与えられたのは10月1日からの1週間。スペースの関係で、両社ともに商品を陳列できるのはショーケース一つだけ。

何が何でも勝たねばならない。

さすがに女性下着の販売を男性がやるわけにはいかないが、腹は決まっていた。

内田美代に任せようとしたのである。

9月29日、いつものように市内のセールスをして帰ってきた後、幸一は内田を呼んだ。

「あさって午後から、高島屋さんで新築開店セールをやる。青星社と競争や。その結果でうちが納入できるかどうかが決まる。ついては君に販売員として立ってほしいんや」

ところが内田は、簡単に引き受けてはくれなかった。

内田に取材した際、彼女は当時の心境を思い出したらしく、興奮気味にこう早口にまくし立てた。

「だって売り子ってね、私らの時代、水商売みたいなイメージやったんです。だから絶対無理やって言うたんです!」

60年以上前の出来事だというのに、そう語る彼女の表情は、本当にいやだったことがリアルに伝わってくるものだった。

だが幸一は、では他の女性にやらせようとは言わなかった。

「内田しかおらんのや!」

この一点張りであった。

幸一の強みは人を見抜く力である。社運を賭けた戦いに、すべてを任せられるのは彼女しかいないと確信していたのだ。

内田は必死に固辞したものの、最後には折れた。

「あの時の塚本さんは、“断れない雰囲気”を持ってはりました」

内田はさっきまでの興奮気味な口調とは一転して、いかにも懐かしそうな表情をしながらしみじみとそう語った。

現在価値にして4万円はする高級品

こうして昭和25年(1950)10月1日、青星社と対決する日の朝を迎えた。

高島屋京都店の売り場[昭和26年(1951)頃)]
高島屋京都店の売り場[昭和26年(1951)頃)](出典=『ブラジャーで天下をとった男 ワコール創業者 塚本幸一』)

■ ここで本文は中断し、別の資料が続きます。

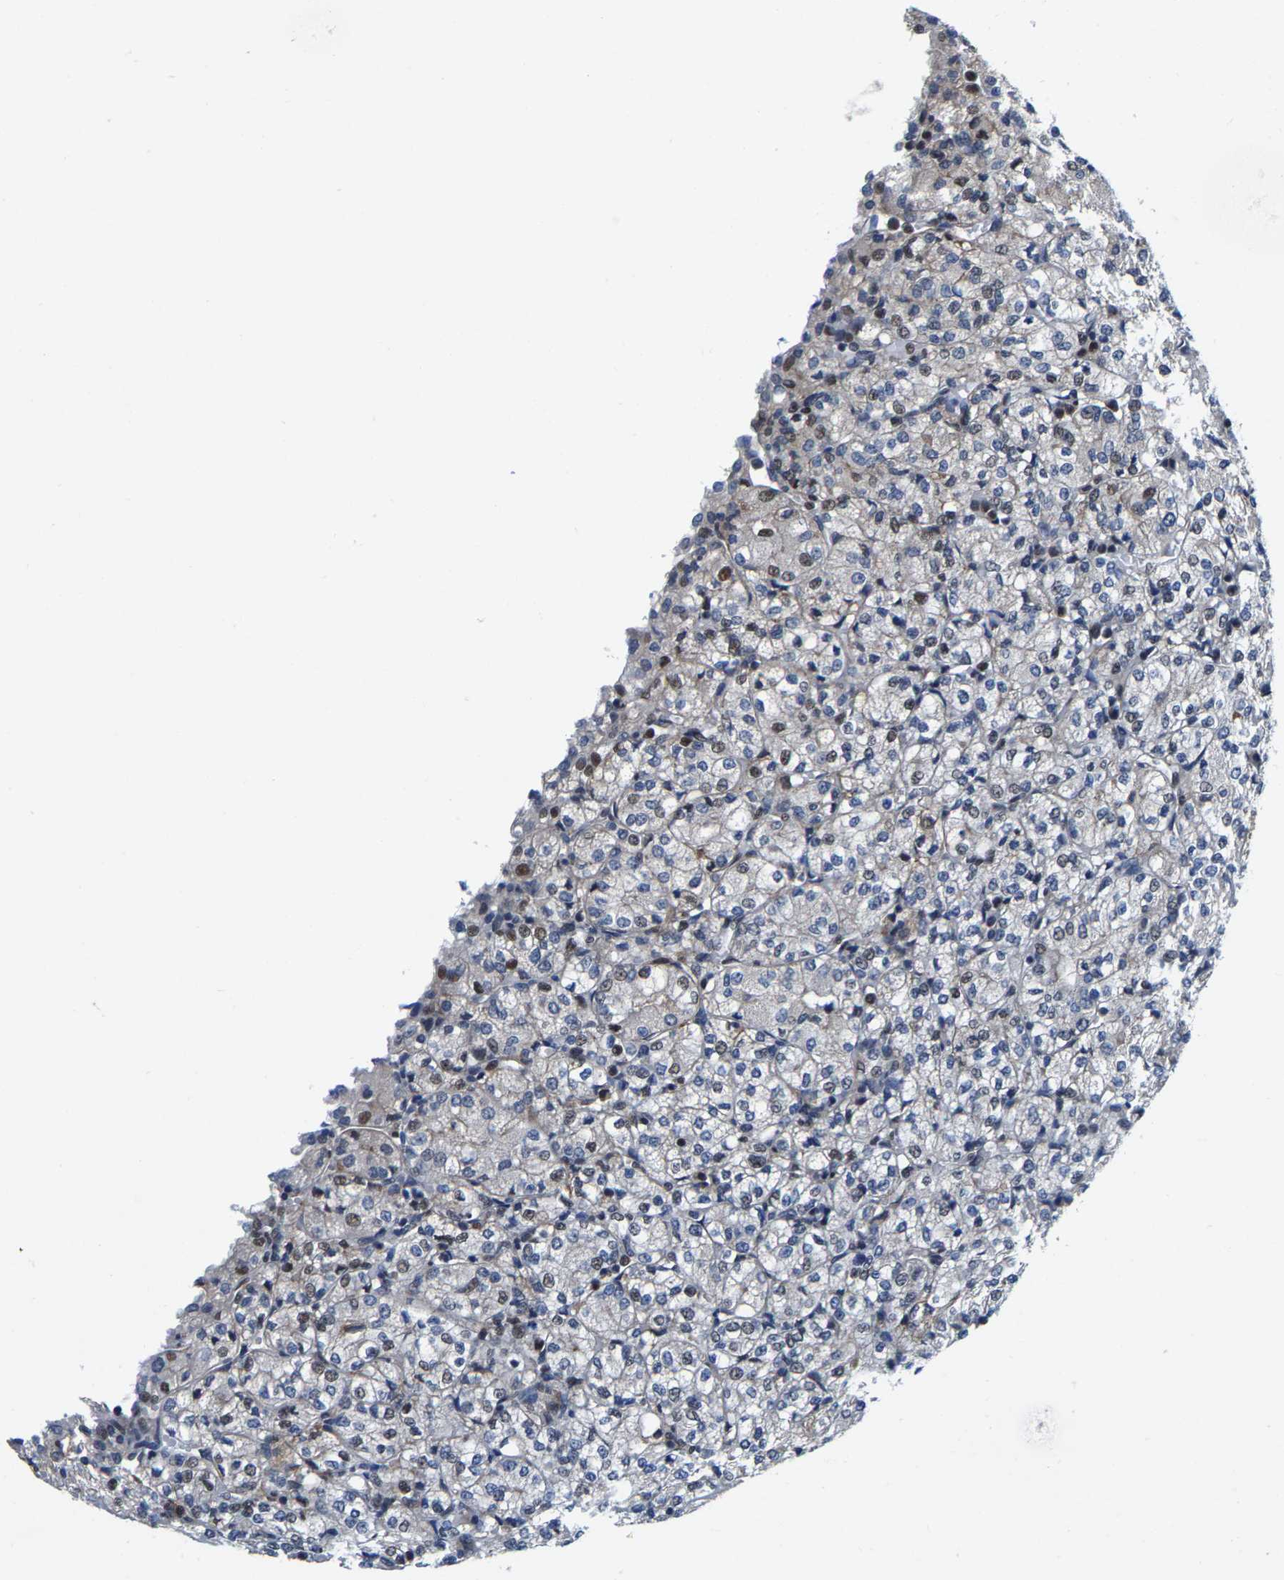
{"staining": {"intensity": "weak", "quantity": "<25%", "location": "nuclear"}, "tissue": "renal cancer", "cell_type": "Tumor cells", "image_type": "cancer", "snomed": [{"axis": "morphology", "description": "Adenocarcinoma, NOS"}, {"axis": "topography", "description": "Kidney"}], "caption": "Tumor cells are negative for brown protein staining in renal adenocarcinoma.", "gene": "GTPBP10", "patient": {"sex": "male", "age": 77}}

高島屋京都店1階の入ってすぐのロビーに両社の売り場が設けられている。今で言えば宝飾品や香水・化粧品などが並んでいる場所である。いかに高級品扱いだったかわかるだろう。実際、当時の商品は高いものだと1000円ほどもした。公務員の初任給が5000円という時代だから、現在価値にして4万円はする計算だ。

商品の扱い方も違う。今のようなワゴン販売やつり下げられているのではなく、ショーケースの中にうやうやしく並べられていた。

売り場には内田が立っている。高いハイヒールを履いて背筋をピンと伸ばし、凛としたいでたちだ。

一方の幸一は目立たないよう背後に控えている。男性がいると女性は下着が買いにくいからだ。女性客の眼に極力触れないようにしているため、こそこそした動きになるのはやむを得なかった。